>>>
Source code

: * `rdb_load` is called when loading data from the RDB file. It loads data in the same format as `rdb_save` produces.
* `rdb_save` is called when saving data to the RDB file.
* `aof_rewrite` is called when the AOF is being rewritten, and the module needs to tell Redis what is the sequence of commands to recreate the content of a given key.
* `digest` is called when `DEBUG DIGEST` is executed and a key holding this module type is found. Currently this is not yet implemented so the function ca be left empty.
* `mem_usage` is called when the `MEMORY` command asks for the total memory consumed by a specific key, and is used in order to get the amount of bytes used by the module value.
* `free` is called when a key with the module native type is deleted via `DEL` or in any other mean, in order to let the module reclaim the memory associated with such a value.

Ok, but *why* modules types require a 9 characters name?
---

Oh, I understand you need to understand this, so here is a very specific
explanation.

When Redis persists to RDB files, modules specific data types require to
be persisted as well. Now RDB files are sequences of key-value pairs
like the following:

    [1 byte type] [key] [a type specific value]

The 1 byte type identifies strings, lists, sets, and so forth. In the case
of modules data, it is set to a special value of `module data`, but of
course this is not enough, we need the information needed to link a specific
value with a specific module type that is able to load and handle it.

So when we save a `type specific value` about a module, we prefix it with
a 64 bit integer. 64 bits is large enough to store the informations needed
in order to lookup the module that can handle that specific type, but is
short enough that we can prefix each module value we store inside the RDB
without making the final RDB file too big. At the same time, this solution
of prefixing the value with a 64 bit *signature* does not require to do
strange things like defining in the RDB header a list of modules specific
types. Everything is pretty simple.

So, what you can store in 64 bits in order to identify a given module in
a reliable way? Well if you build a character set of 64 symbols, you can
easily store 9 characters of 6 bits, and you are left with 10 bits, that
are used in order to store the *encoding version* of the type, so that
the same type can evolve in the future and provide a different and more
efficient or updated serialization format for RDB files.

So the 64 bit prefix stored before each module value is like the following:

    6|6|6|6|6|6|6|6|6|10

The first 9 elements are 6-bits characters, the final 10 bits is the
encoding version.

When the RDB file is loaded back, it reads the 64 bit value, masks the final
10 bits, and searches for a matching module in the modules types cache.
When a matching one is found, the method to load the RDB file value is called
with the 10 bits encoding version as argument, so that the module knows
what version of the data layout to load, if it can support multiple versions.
<<<
▶ _Activity_: What do the lines above say from the one containing "be persisted as" down to the one containing "value with a specific"? Return them exactly, both end lines included, and only them.

▶ _Exercise result_:
be persisted as well. Now RDB files are sequences of key-value pairs
like the following:

    [1 byte type] [key] [a type specific value]

The 1 byte type identifies strings, lists, sets, and so forth. In the case
of modules data, it is set to a special value of `module data`, but of
course this is not enough, we need the information needed to link a specific
value with a specific module type that is able to load and handle it.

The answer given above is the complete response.